Paper Tiger

Stephen Magnusson, Jamie Oehlers and Ben Vanderwal
Jazz
Assemblers Records (assemblers001)
www.assemblersrecords.com
Reviewed by , February 1st, 2015

On Paper Tiger, three Australian jazz stalwarts combine in the slightly unusual bassless format. Such a move gives a lightness to the sound that suits the improvisations and song choices of tenorist Jamie Oehlers, guitarist Stephen Magnusson and drummer Ben Vanderwal. Of the fifteen tracks, all but four are originals, and the playing and compositional styles presented are rooted in jazz. The limited instrumentation is never a problem, giving a strong unity to the collection of tracks. The rhythmic mastery of all three players means that at no point does the music feel unmoored: no matter how far afield Magnusson and Oehlers traverse in their musical extemporisations – and this is at times quite far – Vanderwal is there to keep the foundations strong. Not that one ever gets the impression that the soloist is about to fall on his face, as the playing is always assured and executed with intent.

Jamie Oehlers, saxophone

Jamie Oehlers, saxophone

So It Goes, by Magnusson, brings us straight into Oehlers’ tenor solo, such is the directness of the approach to improvisation and comping taken by the trio. The short length of most of the tracks (between two and four minutes) reminds me of a by-gone era of recording, when short takes were a necessity, but I felt like this time-frame worked particularly well on Paper Tiger because it put the emphasis on the different improvisatory situations created by each new composition, rather than on long-form displays of prowess. Of course, on longer tracks, the players have no trouble keeping the sonic terrain interesting and following each other down engaging and sometimes unexpected musical side-alleys. But shorter tracks like the trio of mid-album songs A Rocking Horse On A Carousel On A Cruise Liner In Choppy Sea, Together Alone and Thought had a charm matched only by their brevity.

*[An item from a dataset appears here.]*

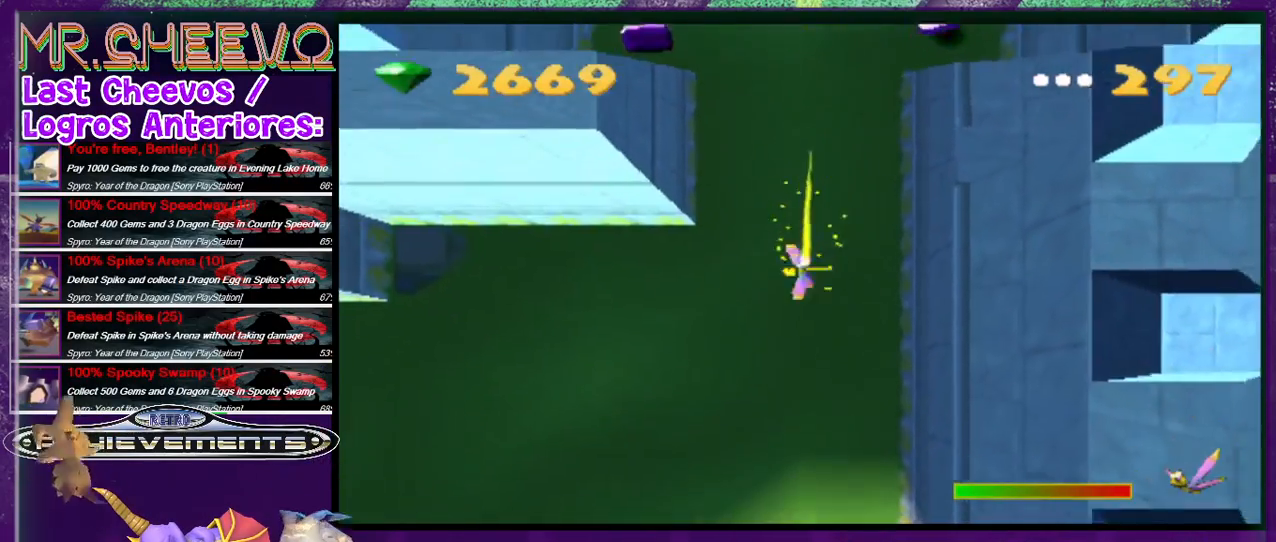
{"buttons": ["DPAD_UP", "DPAD_RIGHT"], "events": [[433, "DPAD_LEFT", "up"], [467, "DPAD_RIGHT", "down"]]}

Such musical sketches are not visited enough in contemporary jazz.

The way African-inspired rhythmic studies like Thought butt up against delicate ballads like Lament kept me guessing, creating a varied listening experience. The energies accumulated elsewhere on the album are released on the latter tune, which recalls some of the American tenor player Bill McHenry’s albums featuring drummer Paul Motian..

Stephen Magnusson, guitarist

Stephen Magnusson, guitarist

I really liked the way Magnusson would subtly manipulate his sound and mode of accompaniment to morph Oehlers’ solo, like on the title track, where the heaviness of his playing darkened the road of the tenor improvisation. This composition recalled the music of Ornette Coleman, particularly the impressionistically smeared combination of guitar and tenor on the melody. Later in the album the trio tackle a Coleman composition, Word From Bird, a track that features moments of the most energetic and fluid group improvisation on display. The interaction of all three players is at the forefront of this recording, but the highlight was the way Oehlers and Magnusson play off each other, both in their sharing of melody, in their comping for each other, and in sections of simultaneous improvisation.. This versatility is a testament to their skill and listening abilities.

Oehlers’s shift to soprano saxophone for A Song To Parallel Park To complemented the picking pattern of Magnusson, who also used some slightly time-bending reverse delay effects to beautiful atmospheric effect in the middle of the tune. Multi-tracked tenor and soprano sax give this track a fullness, which, in combination with Vanderwal’s more propulsive drumming, recall Brad Mehldau’s memorable Highway Rider album. The melodic contour, guitar patterns and forward momentum of the drumming on the Oehlers composition Walk With Me also recall the folk and indie rock leanings of that Mehldau album, a point that underscores the stylistic diversity of Paper Tiger.

Ben Vanderwal

Ben Vanderwal

Perhaps the highlight of the album comes on the last track, the melancholy parlor song Hard Times Come No More by Stephen Foster. Here Magnusson’s delay pedal enables him to create a subtle soundscape that twinkles away in the background to the sensitive playing of the trio. The song is a soft landing after the rewarding adventures of the previous hour of music.